▶ REQUIRED WORK
Looking at the listing below, retype exactly the lines starting at the one containing "Equality and Human" and ending at the one containing "Gelman, A. &", both included, and nothing else.

▶ MATERIAL SUPPLIED
-- Opening Marker --

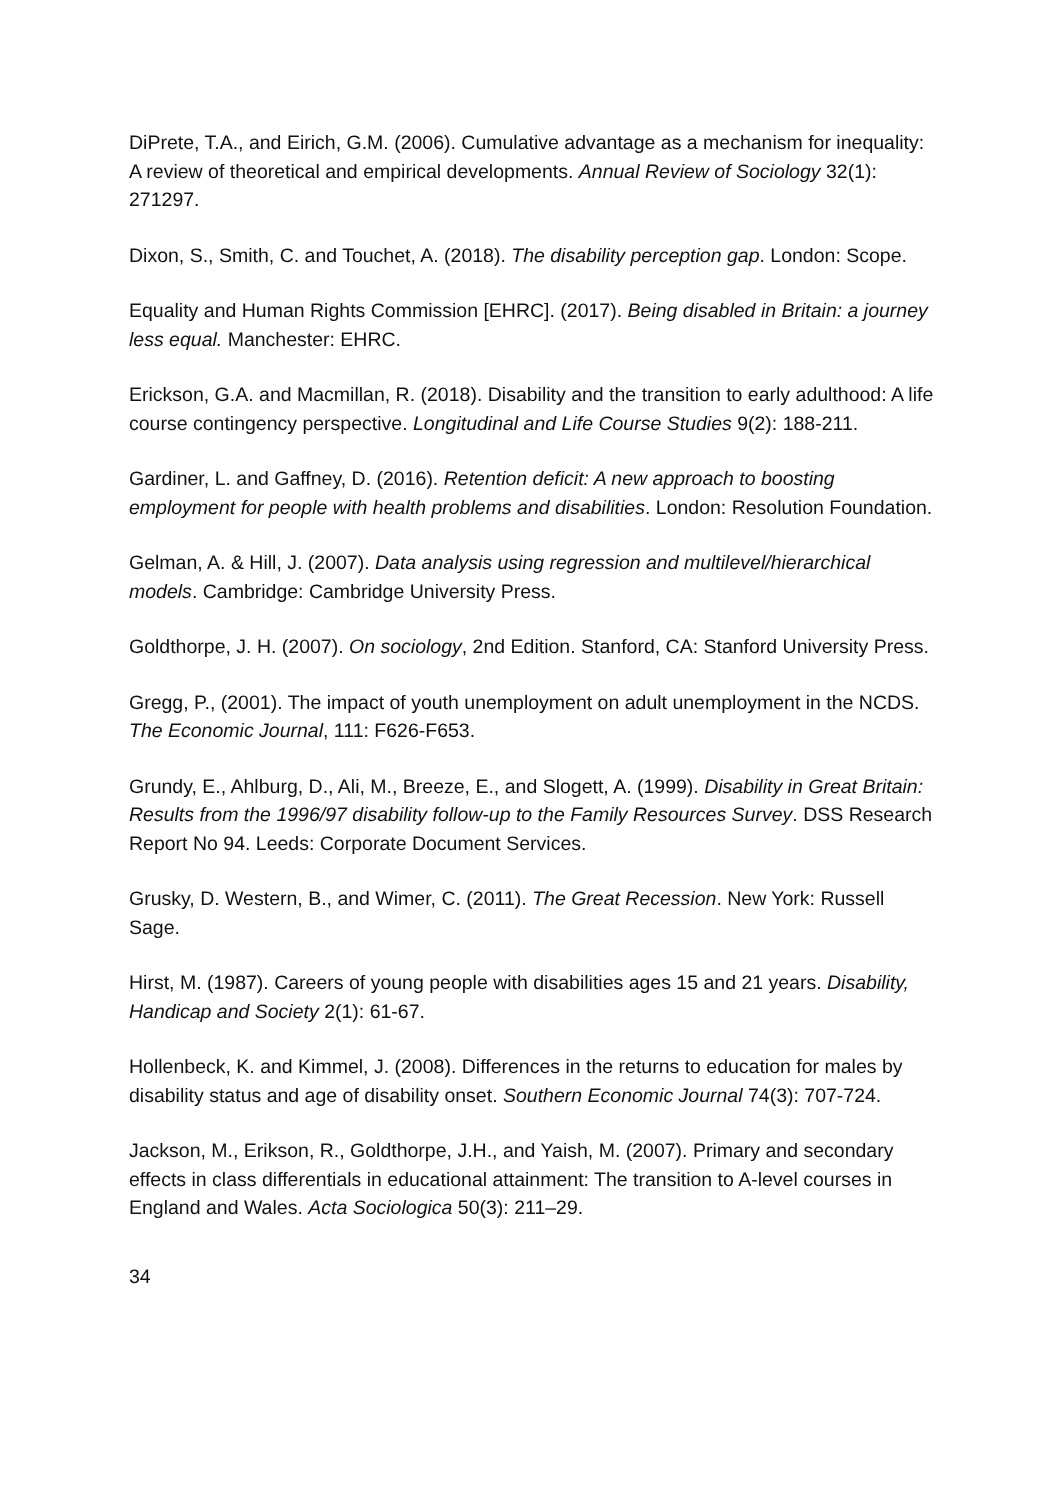DiPrete, T.A., and Eirich, G.M. (2006). Cumulative advantage as a mechanism for inequality: A review of theoretical and empirical developments. Annual Review of Sociology 32(1): 271297.
Dixon, S., Smith, C. and Touchet, A. (2018). The disability perception gap. London: Scope.
Equality and Human Rights Commission [EHRC]. (2017). Being disabled in Britain: a journey less equal. Manchester: EHRC.
Erickson, G.A. and Macmillan, R. (2018). Disability and the transition to early adulthood: A life course contingency perspective. Longitudinal and Life Course Studies 9(2): 188-211.
Gardiner, L. and Gaffney, D. (2016). Retention deficit: A new approach to boosting employment for people with health problems and disabilities. London: Resolution Foundation.
Gelman, A. & Hill, J. (2007). Data analysis using regression and multilevel/hierarchical models. Cambridge: Cambridge University Press.
Goldthorpe, J. H. (2007). On sociology, 2nd Edition. Stanford, CA: Stanford University Press.
Gregg, P., (2001). The impact of youth unemployment on adult unemployment in the NCDS. The Economic Journal, 111: F626-F653.
Grundy, E., Ahlburg, D., Ali, M., Breeze, E., and Slogett, A. (1999). Disability in Great Britain: Results from the 1996/97 disability follow-up to the Family Resources Survey. DSS Research Report No 94. Leeds: Corporate Document Services.
Grusky, D. Western, B., and Wimer, C. (2011). The Great Recession. New York: Russell Sage.
Hirst, M. (1987). Careers of young people with disabilities ages 15 and 21 years. Disability, Handicap and Society 2(1): 61-67.
Hollenbeck, K. and Kimmel, J. (2008). Differences in the returns to education for males by disability status and age of disability onset. Southern Economic Journal 74(3): 707-724.
Jackson, M., Erikson, R., Goldthorpe, J.H., and Yaish, M. (2007). Primary and secondary effects in class differentials in educational attainment: The transition to A-level courses in England and Wales. Acta Sociologica 50(3): 211–29.
34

-- Closing Marker --

▶ SOLUTION
Equality and Human Rights Commission [EHRC]. (2017). Being disabled in Britain: a journey less equal. Manchester: EHRC.
Erickson, G.A. and Macmillan, R. (2018). Disability and the transition to early adulthood: A life course contingency perspective. Longitudinal and Life Course Studies 9(2): 188-211.
Gardiner, L. and Gaffney, D. (2016). Retention deficit: A new approach to boosting employment for people with health problems and disabilities. London: Resolution Foundation.
Gelman, A. & Hill, J. (2007). Data analysis using regression and multilevel/hierarchical models. Cambridge: Cambridge University Press.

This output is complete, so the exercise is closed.